COMMENT: The history of tanka discourse in the mid-twentieth century resists summary. It was a time when anyone writing in traditional forms had to face questions about their relevance in the modern world, and inevitably there were experiments of all sorts, from the formal to the thematic. Broadly speaking, over time the world of tanka was divided—though seldom neatly or completely—between those who pursued tanka as a hobby, often participating in some sort of club or association under the direction of a master, and those who thought of it as a truly “serious” art form, on a par with free verse. Watanabe is treated as a “serious” poet. In using unconventional lineation (obscuring a traditional 5-7-5-7-7 syllabic structure) he was following the example of Takuboku. The poem here, from his 1927 book Seikatsu o utau (I sing of everyday life), is typical in the way it describes a moment of quotidian languor. Watanabe did not have to exercise his imagination to experience poverty, knowing it firsthand for most of his life. Rather than just himself, however, he often puts his wife in the picture. And another poem, from 1954, “Nihon no chizu” (Map of Japan, p. 390), manages to go beyond personal complaint to social critique.
My poverty—
it began in my parents’ times, and continued on;
it’s like grime that clings to my body, that’s how it seems.
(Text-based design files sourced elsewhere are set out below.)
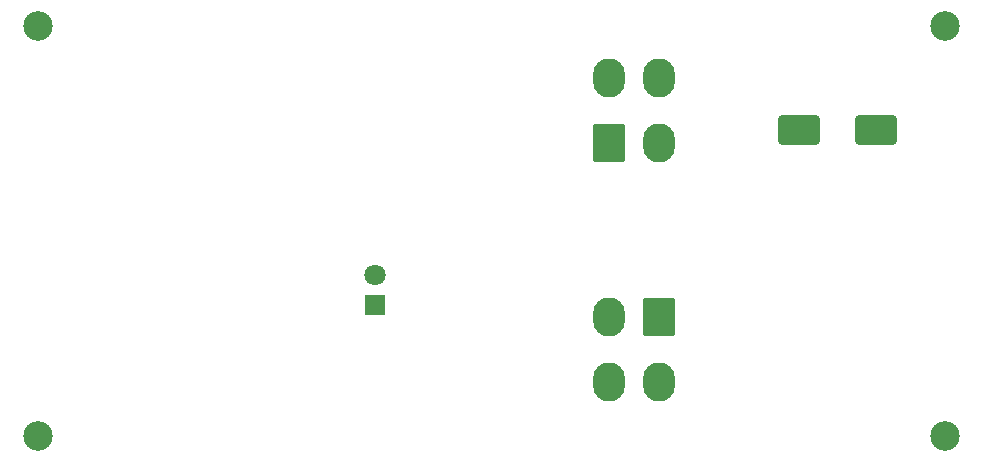
<source format=gbr>
%TF.GenerationSoftware,KiCad,Pcbnew,(6.0.9)*%
%TF.CreationDate,2023-03-29T18:39:05-08:00*%
%TF.ProjectId,CAUTION LIGHTS PANEL,43415554-494f-44e2-904c-494748545320,3*%
%TF.SameCoordinates,Original*%
%TF.FileFunction,Soldermask,Bot*%
%TF.FilePolarity,Negative*%
%FSLAX46Y46*%
G04 Gerber Fmt 4.6, Leading zero omitted, Abs format (unit mm)*
G04 Created by KiCad (PCBNEW (6.0.9)) date 2023-03-29 18:39:05*
%MOMM*%
%LPD*%
G01*
G04 APERTURE LIST*
G04 Aperture macros list*
%AMRoundRect*
0 Rectangle with rounded corners*
0 $1 Rounding radius*
0 $2 $3 $4 $5 $6 $7 $8 $9 X,Y pos of 4 corners*
0 Add a 4 corners polygon primitive as box body*
4,1,4,$2,$3,$4,$5,$6,$7,$8,$9,$2,$3,0*
0 Add four circle primitives for the rounded corners*
1,1,$1+$1,$2,$3*
1,1,$1+$1,$4,$5*
1,1,$1+$1,$6,$7*
1,1,$1+$1,$8,$9*
0 Add four rect primitives between the rounded corners*
20,1,$1+$1,$2,$3,$4,$5,0*
20,1,$1+$1,$4,$5,$6,$7,0*
20,1,$1+$1,$6,$7,$8,$9,0*
20,1,$1+$1,$8,$9,$2,$3,0*%
G04 Aperture macros list end*
%ADD10C,2.500000*%
%ADD11RoundRect,0.250000X-1.500000X-1.000000X1.500000X-1.000000X1.500000X1.000000X-1.500000X1.000000X0*%
%ADD12RoundRect,0.250001X-1.099999X-1.399999X1.099999X-1.399999X1.099999X1.399999X-1.099999X1.399999X0*%
%ADD13O,2.700000X3.300000*%
%ADD14RoundRect,0.250001X1.099999X1.399999X-1.099999X1.399999X-1.099999X-1.399999X1.099999X-1.399999X0*%
%ADD15R,1.800000X1.800000*%
%ADD16C,1.800000*%
G04 APERTURE END LIST*
D10*
%TO.C,MK1*%
X2591200Y37330800D03*
%TD*%
%TO.C,MK2*%
X79391200Y37330800D03*
%TD*%
%TO.C,MK3*%
X2591200Y2591200D03*
%TD*%
%TO.C,MK4*%
X79391200Y2591200D03*
%TD*%
D11*
%TO.C,C1*%
X67026200Y28521200D03*
X73526200Y28521200D03*
%TD*%
D12*
%TO.C,J1*%
X50936200Y27451200D03*
D13*
X55136200Y27451200D03*
X50936200Y32951200D03*
X55136200Y32951200D03*
%TD*%
D14*
%TO.C,J2*%
X55146200Y12721200D03*
D13*
X50946200Y12721200D03*
X55146200Y7221200D03*
X50946200Y7221200D03*
%TD*%
D15*
%TO.C,D25*%
X31086200Y13731200D03*
D16*
X31086200Y16271200D03*
%TD*%
M02*

</source>
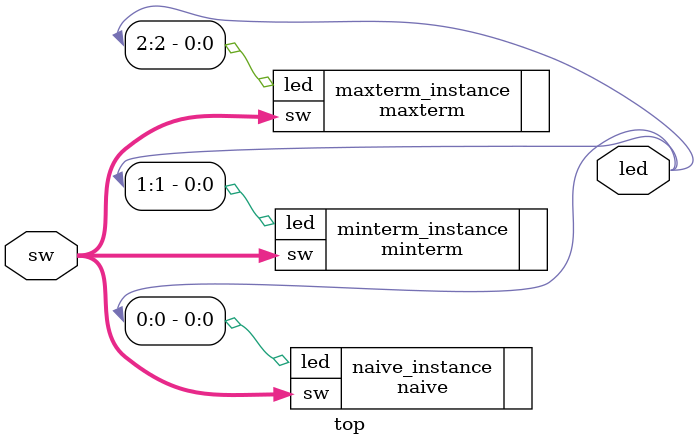
<source format=v>
module top (
    input [3:0] sw,
    output [2:0] led
);

    naive naive_instance(
        .sw(sw),
        .led(led[0])
    );
    
    minterm minterm_instance(
        .sw(sw),
        .led(led[1])
    );
    
    maxterm maxterm_instance(
        .sw(sw),
        .led(led[2])
    );
    
    endmodule

</source>
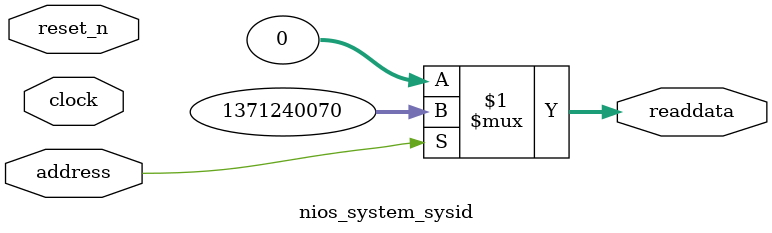
<source format=v>

`timescale 1ns / 1ps
// synthesis translate_on

// turn off superfluous verilog processor warnings 
// altera message_level Level1 
// altera message_off 10034 10035 10036 10037 10230 10240 10030 

module nios_system_sysid (
               // inputs:
                address,
                clock,
                reset_n,

               // outputs:
                readdata
             )
;

  output  [ 31: 0] readdata;
  input            address;
  input            clock;
  input            reset_n;

  wire    [ 31: 0] readdata;
  //control_slave, which is an e_avalon_slave
  assign readdata = address ? 1371240070 : 0;

endmodule




</source>
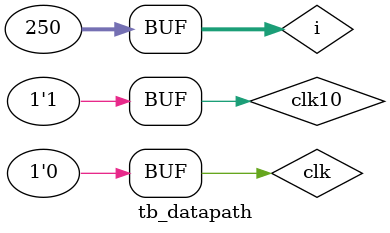
<source format=v>

`timescale 1ns/10ps
module tb_datapath;
	reg clk;
	reg clk10;
	reg reset;
	
	
	reg[3:0] ALUcontrol;
	reg[31:0] MdataIn;
	reg MDRead;
	
	
	reg R0Select;
	reg R1Select;
	reg R2Select;
	reg R3Select;
	reg R4Select;
	reg R5Select;
	reg R6Select;
	reg R7Select;
	reg R8Select;
	reg R9Select;
	reg R10Select;
	reg R11Select;
	reg R12Select;
	reg R13Select;
	reg R14Select;
	reg R15Select;
	
	reg HISelect;
	reg LOWSelect;
	reg ZHighSelect;
	reg ZLowSelect;
	reg PCSelect;
	reg MDRSelect;
	reg InPortSelect;
	reg COutSelect;
	
	reg IRSelect;
	reg RYSelect;
	reg RZSelect;
	reg MARSelect;
	
	
	reg R0In;
	reg R1In;
	reg R2In;
	reg R3In;
	reg R4In;
	reg R5In;
	reg R6In;
	reg R7In;
	reg R8In;
	reg R9In;
	reg R10In;
	reg R11In;
	reg R12In;
	reg R13In;
	reg R14In;
	reg R15In;
	
	reg HIIn;
	reg LOWIn;
	reg ZHighIn;
	reg ZLowIn;
	reg PCIn;
	reg MDRIn;
	reg InPortIn;
	reg COutIn;
	
	reg IRIn;
	reg RYIn;
	reg RZIn;
	reg MARIn;
	
	parameter Default = 4'b0000,
					Reg_load1a = 4'b0001, 
					Reg_load1b = 4'b0010, 
					Reg_load2a = 4'b0011,
					Reg_load2b = 4'b0100, 
					Reg_load3a = 4'b0101, 
					Reg_load3b = 4'b0110, 
	
					T0 = 4'b0111,
					T1 = 4'b1000, 
					T2 = 4'b1001, 
					T3 = 4'b1010, 
					T4 = 4'b1011, 
					T5 = 4'b1100;
	
	reg [3:0] PresentState = Default;
	
	reg R0Out;
	reg R1Out;
	reg R2Out;
	reg R3Out;
	reg R4Out;
	reg R5Out;
	reg R6Out;
	reg R7Out;
	reg R8Out;
	reg R9Out;
	reg R10Out;
	reg R11Out;
	reg R12Out;
	reg R13Out;
	reg R14Out;
	reg R15Out;
	
	reg HIOut;
	reg LOWOut;
	reg ZHighOut;
	reg ZLowOut;
	reg PCOut;
	reg MDROut;
	reg InPortOut;
	reg COutOut;
	
	reg IROut;
	reg RYOut;
	reg RZOut;
	reg MAROut;

CPU DUT(
	.clk(clk),
	.reset(reset),
	
	
	.ALUcontrol(ALUcontrol),
	.MdataIn(MdataIn),
	.MDRead(MDRead),
	
	
	.R0Select(R0Select),
	.R1Select(R1Select),
	.R2Select(R2Select),
	.R3Select(R3Select),
	.R4Select(R4Select),
	.R5Select(R5Select),
	.R6Select(R6Select),
	.R7Select(R7Select),
	.R8Select(R8Select),
	.R9Select(R9Select),
	.R10Select(R10Select),
	.R11Select(R11Select),
	.R12Select(R12Select),
	.R13Select(R13Select),
	.R14Select(R14Select),
	.R15Select(R15Select),

	.HISelect(HISelect),
	.LOWSelect(LOWSelect),
	.ZHighSelect(ZHighSelect),
	.ZLowSelect(ZLowSelect),
	.PCSelect(PCSelect),
	.MDRSelect(MDRSelect),
	.InPortSelect(InPortSelect),
	.COutSelect(COutSelect),
	
	.IRSelect(IRSelect),
	.RYSelect(RYSelect),
	.RZSelect(RZSelect),
	.MARSelect(MARSelect),

	
	.R0In(R0In),
	.R1In(R1In),
	.R2In(R2In),
	.R3In(R3In),
	.R4In(R4In),
	.R5In(R5In),
	.R6In(R6In),
	.R7In(R7In),
	.R8In(R8In),
	.R9In(R9In),
	.R10In(R10In),
	.R11In(R11In),
	.R12In(R12In),
	.R13In(R13In),
	.R14In(R14In),
	.R15In(R15In),
	
	.HIIn(HIIn),
	.LOWIn(LOWIn),
	.ZHighIn(ZHighIn),
	.ZLowIn(ZLowIn),
	.PCIn(PCIn),
	.MDRIn(MDRIn),
	.InPortIn(InPortIn),
	.COutIn(COutIn),
	
	.IRIn(IRIn),
	.RYIn(RYIn),
	.RZIn(RZIn),
	.MARIn(MARIn)
);


integer i;
// add test logic here
initial begin
	clk = 0;
	clk10 = 0;
	for(i = 0; i < 250; i = i + 1) begin
		#10 clk = ~clk;
		
		if(i % 10 == 0) begin
			clk10 = ~clk10;
		end
	end
	
	
end




// finite state machine; if clk rising-edge
always @(posedge clk10) begin
	case(PresentState)
		Reg_load1a : PresentState = Reg_load1b;
		Reg_load1b : PresentState = Reg_load2a;
		Reg_load2a : PresentState = Reg_load2b;
		Reg_load2b : PresentState = Reg_load3a;
		Reg_load3a : PresentState = Reg_load3b;
		Reg_load3b : PresentState = T0;
		
		T0 : PresentState = T1;
		T1 : PresentState = T2;
		T2 : PresentState = T3;
		T3 : PresentState = T4;
		T4 : PresentState = T5;
		
		Default : PresentState = Reg_load1a;

	endcase
end

// do the required job in each state 
always @(PresentState) begin 
	case(PresentState) // assert the required signals in each clk cycle
		Default: begin
			$display("Initializing pins");
			reset <= 0;
			
			
			ALUcontrol <= 0;
			MdataIn <= 32'b0;
			MDRead <= 0;
			
			
			R0Select <= 0;
			R1Select <= 0;
			R2Select <= 0;
			R3Select <= 0;
			R4Select <= 0;
			R5Select <= 0;
			R6Select <= 0;
			R7Select <= 0;
			R8Select <= 0;
			R9Select <= 0;
			R10Select <= 0;
			R11Select <= 0;
			R12Select <= 0;
			R13Select <= 0;
			R14Select <= 0;
			R15Select <= 0;
			
			HISelect <= 0;
			LOWSelect <= 0;
			ZHighSelect <= 0;
			ZLowSelect <= 0;
			PCSelect <= 0;
			MDRSelect <= 0;
			InPortSelect <= 0;
			COutSelect <= 0;
			
			IRSelect <= 0;
			RYSelect <= 0;
			RZSelect <= 0;
			MARSelect <= 0;
			
			
			R0In <= 0;
			R1In <= 0;
			R2In <= 0;
			R3In <= 0;
			R4In <= 0;
			R5In <= 0;
			R6In <= 0;
			R7In <= 0;
			R8In <= 0;
			R9In <= 0;
			R10In <= 0;
			R11In <= 0;
			R12In <= 0;
			R13In <= 0;
			R14In <= 0;
			R15In <= 0;
			
			HIIn <= 0;
			LOWIn <= 0;
			ZHighIn <= 0;
			ZLowIn <= 0;
			PCIn <= 0;
			MDRIn <= 0;
			InPortIn <= 0;
			COutIn <= 0;
			
			IRIn <= 0;
			RYIn <= 0;
			RZIn <= 0;
			MARIn <= 0;
					
			
			R0Out <= 0;
			R1Out <= 0;
			R2Out <= 0;
			R3Out <= 0;
			R4Out <= 0;
			R5Out <= 0;
			R6Out <= 0;
			R7Out <= 0;
			R8Out <= 0;
			R9Out <= 0;
			R10Out <= 0;
			R11Out <= 0;
			R12Out <= 0;
			R13Out <= 0;
			R14Out <= 0;
			R15Out <= 0;
			
			HIOut <= 0;
			LOWOut <= 0;
			ZHighOut <= 0;
			ZLowOut <= 0;
			PCOut <= 0;
			MDROut <= 0;
			InPortOut <= 0;
			COutOut <= 0;
			
			IROut <= 0;
			RYOut <= 0;
			RZOut <= 0;
			MAROut <= 0;
		end
		
		Reg_load1a: begin
			#15;
			$display("Loading value");
			MdataIn <= 10;
			MDRead <= 1; 		//Setup MDRMux
			MDRIn <= 1;
			
			#25;
			MDRead <= 0; 
			MDRIn <= 0;
			
		end

		Reg_load1b: begin
			#15;
			MDROut <= 1; 			//Send from MDR
			MDRSelect <= 1;		//Select MDR as bus source
			R1In <= 1;				//Enable R2
			
			#25;
			MDROut <= 0;
			MDRSelect <= 0;
			R1In <= 0;
			
		end

		Reg_load2a: begin
			#15;
			MdataIn <= 7;		//Load new val
			MDRead<= 1; 		
			MDRIn <= 1;
			
			#25;
			MDRead<= 0; 
			MDRIn <= 0;
			
		end
		
		Reg_load2b: begin
			#15;
			MDROut <= 1; 			//Send from MDR
			MDRSelect <= 1;		//Select MDR as bus source
			R2In <= 1;
			
			#25;
			MDROut <= 0;
			MDRSelect <= 0;
			R2In <= 0;
			
		end

		Reg_load3a: begin
			#15;
			MdataIn <= 32'b0100;		//Load new val
			MDRead<= 1; 		
			MDRIn <= 1;
			
			#25;
			MDRead<= 0; 
			MDRIn <= 0;
			
		end

		Reg_load3b: begin
			#15;
			MDROut <= 1; 			//Send from MDR
			MDRSelect <= 1;		//Select MDR as bus source
			R6In <= 1;
			
			#25;
			MDROut <= 0;
			MDRSelect <= 0;
			R6In <= 0;
			
		end

		T0: begin // see if you need to de-assert these signals 1000
			#15;
			R7In <= 0; 
			MDRSelect <=0;
			PCOut <= 0; 
			MARIn <= 0; 
			PCIn <= 0; 
			RZIn <= 0;
		end

		T1: begin
			#15;
			MdataIn <= 32'h4A920000; // opcode for
			MDRead <= 1; 
			MDRIn <= 1;
			
			#25;
			MDRead<= 0; 
			MDRIn <= 0;
			
			ZLowOut <= 1; 
			PCIn <= 1; 
			
		end

		T2: begin
			#15;
			MDROut <= 1; 
			ZLowOut <= 1; 
			PCIn <= 1; 
			IRIn <= 1;
			
			#25;
			MDROut <= 0; 
			ZLowOut <= 0;
			PCIn <= 0;
			IRIn <= 0;
		end

		T3: begin
			#15;
			R2Select <= 1;  
			RYIn <= 1; 
			
			#25;
			R2Select <= 0;  
			RYIn <= 0;
			
		end

		T4: begin
			#15;
			R1Out <= 1; 
			R1Select <= 1; 
			
			#15;
			ALUcontrol <= 4'b0010; //op code
			LOWIn <= 1; 
			HIIn <= 1; 
			
			#45;
			R1Out <= 0; 
			R1Select <= 0; 
			
			LOWIn <= 0; 
			HIIn <= 0; 
			
		end

		T5: begin
			#15;
			LOWSelect <= 1; 
			LOWOut <= 1; 
			R3In <= 1;
			
			#25;
			LOWSelect <= 0;
			LOWOut <= 0; 
			R3In <= 0;
			
		end

	endcase
	
end

endmodule

</source>
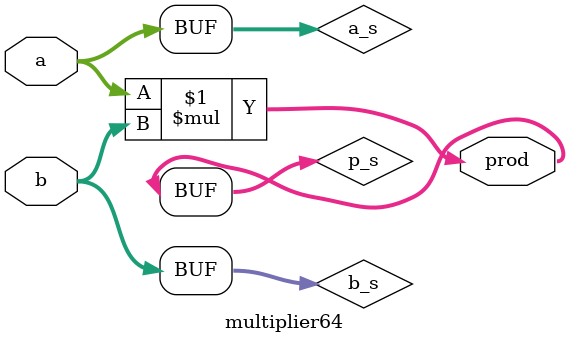
<source format=v>
module multiplier64(
    input  [63:0] a,
    input  [63:0] b,
    output [127:0] prod
);
    wire signed [63:0]  a_s = a;
    wire signed [63:0]  b_s = b;
    wire signed [127:0] p_s = a_s * b_s;

    assign prod = p_s;
endmodule
</source>
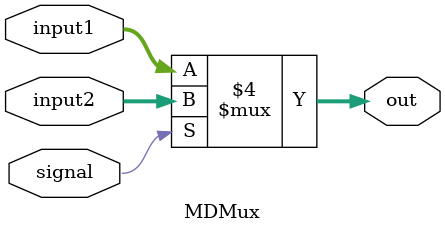
<source format=v>
module MDMux(output reg [31:0] out, input wire [31:0] input1, input2, input wire signal);

always@(*)begin
		if (signal == 1)
			out[31:0] <= input2[31:0];
		else 
			out[31:0] <= input1[31:0];
	end
 
endmodule

</source>
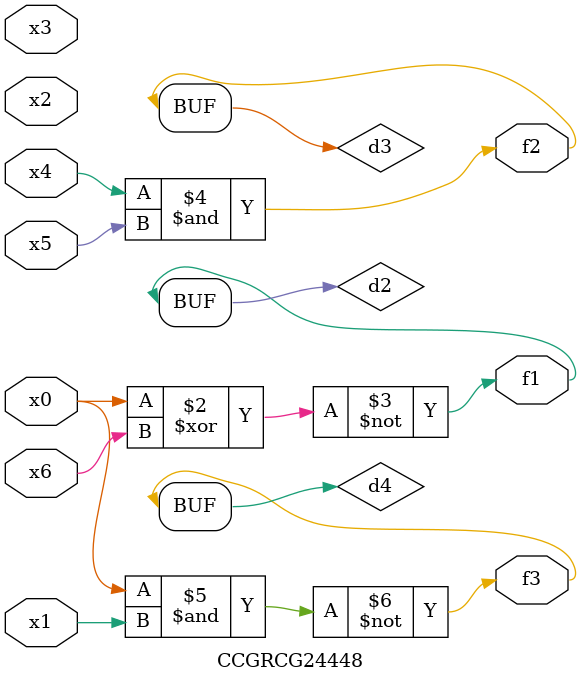
<source format=v>
module CCGRCG24448(
	input x0, x1, x2, x3, x4, x5, x6,
	output f1, f2, f3
);

	wire d1, d2, d3, d4;

	nor (d1, x0);
	xnor (d2, x0, x6);
	and (d3, x4, x5);
	nand (d4, x0, x1);
	assign f1 = d2;
	assign f2 = d3;
	assign f3 = d4;
endmodule

</source>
binbō wa / oya no dai yori hikitsugite / mi ni tsuku aka no gotoshi to omou
In a capitalist society, the poet hints, poverty is at bottom a matter of lacking capital and is in many cases an inherited state. The reference to the unbathed masses, whose poverty sticks to them like grime—a layer of caked-on dirt that does not yield easily to removal—is a particularly tactile way of expressing what is after all a physical as much as a social state.